§ **WORK TO COMPLETE**
Count the lines in the data below that contain the word "number", and reply with the total alone.

§ **DATA FOR PROCESSING**
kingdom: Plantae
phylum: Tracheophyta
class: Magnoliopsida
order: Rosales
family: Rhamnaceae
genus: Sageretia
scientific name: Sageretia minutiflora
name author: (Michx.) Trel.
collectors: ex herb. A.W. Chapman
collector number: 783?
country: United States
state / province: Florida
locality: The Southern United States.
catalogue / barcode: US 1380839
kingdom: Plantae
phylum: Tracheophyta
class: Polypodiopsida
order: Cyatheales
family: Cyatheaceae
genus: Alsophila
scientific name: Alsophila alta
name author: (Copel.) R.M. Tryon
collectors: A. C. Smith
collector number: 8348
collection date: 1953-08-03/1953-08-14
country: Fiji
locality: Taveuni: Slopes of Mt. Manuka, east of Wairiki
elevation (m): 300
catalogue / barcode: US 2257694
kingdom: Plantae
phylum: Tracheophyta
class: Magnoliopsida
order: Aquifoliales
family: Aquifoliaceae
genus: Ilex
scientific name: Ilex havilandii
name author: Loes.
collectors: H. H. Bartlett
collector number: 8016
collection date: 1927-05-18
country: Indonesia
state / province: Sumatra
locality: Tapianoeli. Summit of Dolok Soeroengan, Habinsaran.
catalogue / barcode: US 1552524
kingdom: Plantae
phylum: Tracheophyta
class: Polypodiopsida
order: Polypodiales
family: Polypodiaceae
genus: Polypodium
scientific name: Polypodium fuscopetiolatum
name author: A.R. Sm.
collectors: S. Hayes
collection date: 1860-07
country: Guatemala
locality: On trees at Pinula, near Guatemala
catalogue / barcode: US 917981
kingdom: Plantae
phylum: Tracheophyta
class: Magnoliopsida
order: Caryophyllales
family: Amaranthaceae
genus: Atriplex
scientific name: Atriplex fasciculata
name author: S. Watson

§ **OUTPUT OF THE EXERCISE**
3